▸ **Exercise prompt**
Recast the material below as a two-column Markdown table headed Row and Line, starting at its first line and ending at the line containing "5. APRIL 2022". Both of these lines are included, and blank lines are omitted.

▸ **Extracted data**
= Beginning of Section =
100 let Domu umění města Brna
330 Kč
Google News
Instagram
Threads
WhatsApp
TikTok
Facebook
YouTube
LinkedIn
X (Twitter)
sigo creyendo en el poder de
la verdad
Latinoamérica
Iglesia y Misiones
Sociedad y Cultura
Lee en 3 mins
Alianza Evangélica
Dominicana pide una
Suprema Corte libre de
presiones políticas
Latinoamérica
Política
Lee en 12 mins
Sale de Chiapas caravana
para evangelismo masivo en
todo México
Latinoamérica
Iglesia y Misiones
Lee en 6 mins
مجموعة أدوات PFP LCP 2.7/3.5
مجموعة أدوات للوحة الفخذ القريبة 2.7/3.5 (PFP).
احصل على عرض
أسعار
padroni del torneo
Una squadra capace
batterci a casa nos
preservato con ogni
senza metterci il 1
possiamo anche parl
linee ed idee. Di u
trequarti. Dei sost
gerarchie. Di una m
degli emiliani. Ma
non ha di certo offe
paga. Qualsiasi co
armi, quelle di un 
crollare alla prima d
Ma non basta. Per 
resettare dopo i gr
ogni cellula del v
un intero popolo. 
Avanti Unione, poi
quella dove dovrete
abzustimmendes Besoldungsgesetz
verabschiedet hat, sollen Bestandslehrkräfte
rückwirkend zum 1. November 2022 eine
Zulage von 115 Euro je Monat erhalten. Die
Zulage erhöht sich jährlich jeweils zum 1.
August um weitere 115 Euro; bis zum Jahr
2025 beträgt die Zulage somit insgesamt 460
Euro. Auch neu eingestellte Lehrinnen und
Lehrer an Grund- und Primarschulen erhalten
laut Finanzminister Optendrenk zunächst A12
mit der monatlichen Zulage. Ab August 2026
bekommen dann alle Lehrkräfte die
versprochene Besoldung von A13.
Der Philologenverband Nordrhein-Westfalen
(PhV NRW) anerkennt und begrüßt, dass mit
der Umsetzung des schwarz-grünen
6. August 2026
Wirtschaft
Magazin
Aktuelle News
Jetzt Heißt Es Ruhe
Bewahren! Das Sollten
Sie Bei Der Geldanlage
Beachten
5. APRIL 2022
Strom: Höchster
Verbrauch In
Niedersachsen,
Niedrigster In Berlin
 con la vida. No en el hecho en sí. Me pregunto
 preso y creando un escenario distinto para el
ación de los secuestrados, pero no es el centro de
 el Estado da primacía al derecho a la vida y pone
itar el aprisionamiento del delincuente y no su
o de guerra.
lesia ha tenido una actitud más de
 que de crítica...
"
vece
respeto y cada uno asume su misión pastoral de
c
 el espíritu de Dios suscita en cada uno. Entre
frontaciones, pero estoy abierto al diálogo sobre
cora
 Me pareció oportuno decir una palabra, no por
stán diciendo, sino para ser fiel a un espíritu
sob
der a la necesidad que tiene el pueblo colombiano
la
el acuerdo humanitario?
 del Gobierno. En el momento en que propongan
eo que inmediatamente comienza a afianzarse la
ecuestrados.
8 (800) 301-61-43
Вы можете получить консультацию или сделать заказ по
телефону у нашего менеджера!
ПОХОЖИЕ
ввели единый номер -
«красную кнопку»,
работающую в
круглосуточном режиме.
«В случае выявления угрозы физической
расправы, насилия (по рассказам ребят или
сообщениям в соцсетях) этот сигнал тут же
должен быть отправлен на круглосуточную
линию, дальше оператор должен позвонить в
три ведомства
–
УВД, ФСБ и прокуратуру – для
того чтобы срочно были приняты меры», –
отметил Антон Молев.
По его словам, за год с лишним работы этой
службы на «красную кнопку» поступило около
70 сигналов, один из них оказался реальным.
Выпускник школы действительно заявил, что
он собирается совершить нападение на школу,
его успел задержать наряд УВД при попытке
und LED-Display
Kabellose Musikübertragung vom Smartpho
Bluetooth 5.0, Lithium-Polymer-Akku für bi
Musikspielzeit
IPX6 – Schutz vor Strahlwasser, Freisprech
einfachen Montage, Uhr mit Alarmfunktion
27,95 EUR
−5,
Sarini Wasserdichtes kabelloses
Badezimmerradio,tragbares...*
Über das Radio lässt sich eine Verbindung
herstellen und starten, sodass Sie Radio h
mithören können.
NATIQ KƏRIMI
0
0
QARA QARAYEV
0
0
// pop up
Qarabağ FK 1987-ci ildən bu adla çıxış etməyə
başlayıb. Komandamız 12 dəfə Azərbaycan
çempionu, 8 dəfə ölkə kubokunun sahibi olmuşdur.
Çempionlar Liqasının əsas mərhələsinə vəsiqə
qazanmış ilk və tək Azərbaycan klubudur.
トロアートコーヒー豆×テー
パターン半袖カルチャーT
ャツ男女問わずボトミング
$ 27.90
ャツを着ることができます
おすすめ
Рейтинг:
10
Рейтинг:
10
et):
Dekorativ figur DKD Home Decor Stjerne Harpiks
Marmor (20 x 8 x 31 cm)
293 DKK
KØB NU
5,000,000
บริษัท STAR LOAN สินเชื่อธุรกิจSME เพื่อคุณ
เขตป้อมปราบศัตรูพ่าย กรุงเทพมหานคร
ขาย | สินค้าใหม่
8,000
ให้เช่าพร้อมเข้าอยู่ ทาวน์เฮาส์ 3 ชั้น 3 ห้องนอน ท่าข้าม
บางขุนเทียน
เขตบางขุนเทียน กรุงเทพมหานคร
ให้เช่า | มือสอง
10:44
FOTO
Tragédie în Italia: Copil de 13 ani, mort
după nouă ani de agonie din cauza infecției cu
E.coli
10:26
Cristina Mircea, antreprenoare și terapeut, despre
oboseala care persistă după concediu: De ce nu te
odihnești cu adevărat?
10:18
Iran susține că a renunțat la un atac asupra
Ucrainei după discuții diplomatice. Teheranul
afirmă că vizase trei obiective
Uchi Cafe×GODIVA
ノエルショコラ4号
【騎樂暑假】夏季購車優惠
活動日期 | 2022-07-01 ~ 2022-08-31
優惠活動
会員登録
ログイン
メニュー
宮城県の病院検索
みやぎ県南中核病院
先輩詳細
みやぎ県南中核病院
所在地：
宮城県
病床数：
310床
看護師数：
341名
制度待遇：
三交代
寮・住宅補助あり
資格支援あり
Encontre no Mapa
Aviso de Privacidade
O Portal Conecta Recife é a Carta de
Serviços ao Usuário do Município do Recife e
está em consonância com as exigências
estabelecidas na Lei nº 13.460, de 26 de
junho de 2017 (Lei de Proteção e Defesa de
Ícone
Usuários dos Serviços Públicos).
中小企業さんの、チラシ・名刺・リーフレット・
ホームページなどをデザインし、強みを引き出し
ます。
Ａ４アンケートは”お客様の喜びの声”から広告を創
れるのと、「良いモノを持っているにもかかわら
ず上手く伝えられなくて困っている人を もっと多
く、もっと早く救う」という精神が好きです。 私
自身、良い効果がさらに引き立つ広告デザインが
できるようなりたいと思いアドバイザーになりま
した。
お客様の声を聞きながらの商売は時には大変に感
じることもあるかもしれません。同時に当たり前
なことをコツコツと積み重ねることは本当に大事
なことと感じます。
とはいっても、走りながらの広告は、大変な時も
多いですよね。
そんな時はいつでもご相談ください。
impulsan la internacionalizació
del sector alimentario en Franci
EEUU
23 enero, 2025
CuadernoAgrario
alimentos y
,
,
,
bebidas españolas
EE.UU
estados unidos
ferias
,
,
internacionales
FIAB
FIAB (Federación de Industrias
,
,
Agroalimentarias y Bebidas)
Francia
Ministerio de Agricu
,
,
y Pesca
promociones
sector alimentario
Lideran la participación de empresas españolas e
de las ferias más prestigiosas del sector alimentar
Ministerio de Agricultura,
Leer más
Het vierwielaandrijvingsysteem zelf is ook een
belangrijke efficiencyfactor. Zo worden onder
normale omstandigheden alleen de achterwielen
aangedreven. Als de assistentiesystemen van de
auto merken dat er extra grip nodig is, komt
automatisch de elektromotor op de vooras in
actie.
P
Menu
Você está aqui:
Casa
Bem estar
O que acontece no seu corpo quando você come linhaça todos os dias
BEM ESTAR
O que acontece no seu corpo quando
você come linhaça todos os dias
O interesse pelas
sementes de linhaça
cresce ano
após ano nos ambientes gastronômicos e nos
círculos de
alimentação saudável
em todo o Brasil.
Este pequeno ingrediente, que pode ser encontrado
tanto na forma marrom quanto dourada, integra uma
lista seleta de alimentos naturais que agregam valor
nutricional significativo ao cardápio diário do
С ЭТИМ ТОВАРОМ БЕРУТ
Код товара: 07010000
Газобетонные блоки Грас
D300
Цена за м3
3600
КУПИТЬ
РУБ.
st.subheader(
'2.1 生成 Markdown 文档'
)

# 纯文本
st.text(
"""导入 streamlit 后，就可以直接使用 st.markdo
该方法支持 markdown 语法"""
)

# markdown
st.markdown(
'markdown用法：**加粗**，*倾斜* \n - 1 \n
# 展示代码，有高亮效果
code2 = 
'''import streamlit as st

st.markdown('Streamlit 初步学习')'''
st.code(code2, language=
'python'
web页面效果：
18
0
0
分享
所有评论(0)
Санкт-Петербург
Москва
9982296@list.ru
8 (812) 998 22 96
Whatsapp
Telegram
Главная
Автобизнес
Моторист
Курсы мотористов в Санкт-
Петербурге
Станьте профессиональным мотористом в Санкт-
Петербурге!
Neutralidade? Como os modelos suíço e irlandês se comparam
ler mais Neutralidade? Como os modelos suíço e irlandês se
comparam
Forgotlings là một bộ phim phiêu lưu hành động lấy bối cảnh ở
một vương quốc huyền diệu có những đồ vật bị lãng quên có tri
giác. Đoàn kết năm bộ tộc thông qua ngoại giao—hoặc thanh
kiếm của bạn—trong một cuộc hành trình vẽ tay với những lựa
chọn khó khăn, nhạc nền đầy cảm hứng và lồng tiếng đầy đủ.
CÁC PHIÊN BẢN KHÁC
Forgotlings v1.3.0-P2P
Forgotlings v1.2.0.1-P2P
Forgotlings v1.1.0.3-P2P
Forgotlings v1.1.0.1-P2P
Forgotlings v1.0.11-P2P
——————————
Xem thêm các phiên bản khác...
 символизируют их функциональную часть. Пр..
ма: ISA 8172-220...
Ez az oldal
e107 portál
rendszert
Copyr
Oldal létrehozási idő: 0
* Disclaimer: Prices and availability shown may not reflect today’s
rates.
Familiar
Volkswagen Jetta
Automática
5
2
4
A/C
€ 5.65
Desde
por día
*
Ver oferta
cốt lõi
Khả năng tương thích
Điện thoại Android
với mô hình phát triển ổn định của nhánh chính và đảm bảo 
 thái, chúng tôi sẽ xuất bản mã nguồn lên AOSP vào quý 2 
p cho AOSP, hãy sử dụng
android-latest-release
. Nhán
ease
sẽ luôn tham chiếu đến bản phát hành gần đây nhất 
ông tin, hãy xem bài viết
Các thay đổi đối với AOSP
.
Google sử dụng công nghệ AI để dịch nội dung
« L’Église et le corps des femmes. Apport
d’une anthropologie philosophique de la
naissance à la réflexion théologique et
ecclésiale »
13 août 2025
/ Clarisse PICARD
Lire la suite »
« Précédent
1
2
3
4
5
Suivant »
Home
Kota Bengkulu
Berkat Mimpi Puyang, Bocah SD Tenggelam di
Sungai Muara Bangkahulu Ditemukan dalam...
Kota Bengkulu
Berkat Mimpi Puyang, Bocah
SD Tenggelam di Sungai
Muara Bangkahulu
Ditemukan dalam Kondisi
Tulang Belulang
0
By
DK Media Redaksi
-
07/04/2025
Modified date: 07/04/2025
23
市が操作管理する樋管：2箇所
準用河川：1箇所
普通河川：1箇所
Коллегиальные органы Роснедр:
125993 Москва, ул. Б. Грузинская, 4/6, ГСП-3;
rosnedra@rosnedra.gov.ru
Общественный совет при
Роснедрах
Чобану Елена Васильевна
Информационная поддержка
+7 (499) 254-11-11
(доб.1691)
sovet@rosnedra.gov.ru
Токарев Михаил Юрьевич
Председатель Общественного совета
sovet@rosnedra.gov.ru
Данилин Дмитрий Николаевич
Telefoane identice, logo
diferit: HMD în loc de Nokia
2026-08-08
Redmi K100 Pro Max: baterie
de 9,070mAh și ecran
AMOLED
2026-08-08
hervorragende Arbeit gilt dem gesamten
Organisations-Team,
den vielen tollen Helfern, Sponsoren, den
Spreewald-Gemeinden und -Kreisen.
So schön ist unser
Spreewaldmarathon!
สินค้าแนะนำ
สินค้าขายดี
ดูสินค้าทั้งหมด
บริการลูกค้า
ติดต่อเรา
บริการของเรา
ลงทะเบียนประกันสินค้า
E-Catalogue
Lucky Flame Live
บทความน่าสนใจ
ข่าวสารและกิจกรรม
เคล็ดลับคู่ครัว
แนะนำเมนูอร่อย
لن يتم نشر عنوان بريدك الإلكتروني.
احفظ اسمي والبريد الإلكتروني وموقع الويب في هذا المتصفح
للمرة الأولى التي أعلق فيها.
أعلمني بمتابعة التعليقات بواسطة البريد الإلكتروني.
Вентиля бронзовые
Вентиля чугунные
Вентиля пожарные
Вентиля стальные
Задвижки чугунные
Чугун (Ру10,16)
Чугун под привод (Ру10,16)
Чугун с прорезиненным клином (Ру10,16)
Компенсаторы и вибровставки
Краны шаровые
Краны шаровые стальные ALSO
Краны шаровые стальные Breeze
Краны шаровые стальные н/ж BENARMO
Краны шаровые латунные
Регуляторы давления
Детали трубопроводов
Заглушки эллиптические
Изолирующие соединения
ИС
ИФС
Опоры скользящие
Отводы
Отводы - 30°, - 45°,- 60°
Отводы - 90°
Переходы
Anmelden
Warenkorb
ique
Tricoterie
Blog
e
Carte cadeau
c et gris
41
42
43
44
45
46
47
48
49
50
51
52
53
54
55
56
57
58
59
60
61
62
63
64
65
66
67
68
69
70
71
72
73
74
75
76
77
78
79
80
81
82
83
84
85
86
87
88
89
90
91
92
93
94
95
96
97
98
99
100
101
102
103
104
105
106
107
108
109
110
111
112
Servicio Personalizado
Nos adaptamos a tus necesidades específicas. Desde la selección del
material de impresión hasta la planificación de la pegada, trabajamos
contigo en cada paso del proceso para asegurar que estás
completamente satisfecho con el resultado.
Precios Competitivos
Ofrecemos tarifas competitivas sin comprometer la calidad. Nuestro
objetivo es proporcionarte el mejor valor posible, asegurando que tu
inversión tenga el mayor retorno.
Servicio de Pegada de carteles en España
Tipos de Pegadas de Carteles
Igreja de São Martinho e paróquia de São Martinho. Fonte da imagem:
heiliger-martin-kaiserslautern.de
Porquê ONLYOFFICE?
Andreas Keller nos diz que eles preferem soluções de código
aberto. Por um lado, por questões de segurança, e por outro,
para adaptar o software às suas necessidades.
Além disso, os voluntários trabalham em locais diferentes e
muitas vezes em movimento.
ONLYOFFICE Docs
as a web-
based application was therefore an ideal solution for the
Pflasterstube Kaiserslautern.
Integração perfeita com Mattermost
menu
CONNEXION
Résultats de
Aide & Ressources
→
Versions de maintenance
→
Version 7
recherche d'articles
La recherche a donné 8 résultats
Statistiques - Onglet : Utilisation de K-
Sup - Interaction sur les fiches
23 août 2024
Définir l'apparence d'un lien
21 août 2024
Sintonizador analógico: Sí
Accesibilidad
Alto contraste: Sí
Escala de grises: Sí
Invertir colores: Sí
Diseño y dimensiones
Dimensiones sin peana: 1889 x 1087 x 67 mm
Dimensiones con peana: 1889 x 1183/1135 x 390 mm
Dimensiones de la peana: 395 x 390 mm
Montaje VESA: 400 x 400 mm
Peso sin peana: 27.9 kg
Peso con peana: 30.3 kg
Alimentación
= End of Section =
▸ **Solved problem**
| Row | Line |
|---|---|
| 1 | 100 let Domu umění města Brna |
| 2 | 330 Kč |
| 3 | Google News |
| 4 | Instagram |
| 5 | Threads |
| 6 | WhatsApp |
| 7 | TikTok |
| 8 | Facebook |
| 9 | YouTube |
| 10 | LinkedIn |
| 11 | X (Twitter) |
| 12 | sigo creyendo en el poder de |
| 13 | la verdad |
| 14 | Latinoamérica |
| 15 | Iglesia y Misiones |
| 16 | Sociedad y Cultura |
| 17 | Lee en 3 mins |
| 18 | Alianza Evangélica |
| 19 | Dominicana pide una |
| 20 | Suprema Corte libre de |
| 21 | presiones políticas |
| 22 | Latinoamérica |
| 23 | Política |
| 24 | Lee en 12 mins |
| 25 | Sale de Chiapas caravana |
| 26 | para evangelismo masivo en |
| 27 | todo México |
| 28 | Latinoamérica |
| 29 | Iglesia y Misiones |
| 30 | Lee en 6 mins |
| 31 | مجموعة أدوات PFP LCP 2.7/3.5 |
| 32 | مجموعة أدوات للوحة الفخذ القريبة 2.7/3.5 (PFP). |
| 33 | احصل على عرض |
| 34 | أسعار |
| 35 | padroni del torneo |
| 36 | Una squadra capace |
| 37 | batterci a casa nos |
| 38 | preservato con ogni |
| 39 | senza metterci il 1 |
| 40 | possiamo anche parl |
| 41 | linee ed idee. Di u |
| 42 | trequarti. Dei sost |
| 43 | gerarchie. Di una m |
| 44 | degli emiliani. Ma |
| 45 | non ha di certo offe |
| 46 | paga. Qualsiasi co |
| 47 | armi, quelle di un  |
| 48 | crollare alla prima d |
| 49 | Ma non basta. Per  |
| 50 | resettare dopo i gr |
| 51 | ogni cellula del v |
| 52 | un intero popolo.  |
| 53 | Avanti Unione, poi |
| 54 | quella dove dovrete |
| 55 | abzustimmendes Besoldungsgesetz |
| 56 | verabschiedet hat, sollen Bestandslehrkräfte |
| 57 | rückwirkend zum 1. November 2022 eine |
| 58 | Zulage von 115 Euro je Monat erhalten. Die |
| 59 | Zulage erhöht sich jährlich jeweils zum 1. |
| 60 | August um weitere 115 Euro; bis zum Jahr |
| 61 | 2025 beträgt die Zulage somit insgesamt 460 |
| 62 | Euro. Auch neu eingestellte Lehrinnen und |
| 63 | Lehrer an Grund- und Primarschulen erhalten |
| 64 | laut Finanzminister Optendrenk zunächst A12 |
| 65 | mit der monatlichen Zulage. Ab August 2026 |
| 66 | bekommen dann alle Lehrkräfte die |
| 67 | versprochene Besoldung von A13. |
| 68 | Der Philologenverband Nordrhein-Westfalen |
| 69 | (PhV NRW) anerkennt und begrüßt, dass mit |
| 70 | der Umsetzung des schwarz-grünen |
| 71 | 6. August 2026 |
| 72 | Wirtschaft |
| 73 | Magazin |
| 74 | Aktuelle News |
| 75 | Jetzt Heißt Es Ruhe |
| 76 | Bewahren! Das Sollten |
| 77 | Sie Bei Der Geldanlage |
| 78 | Beachten |
| 79 | 5. APRIL 2022 |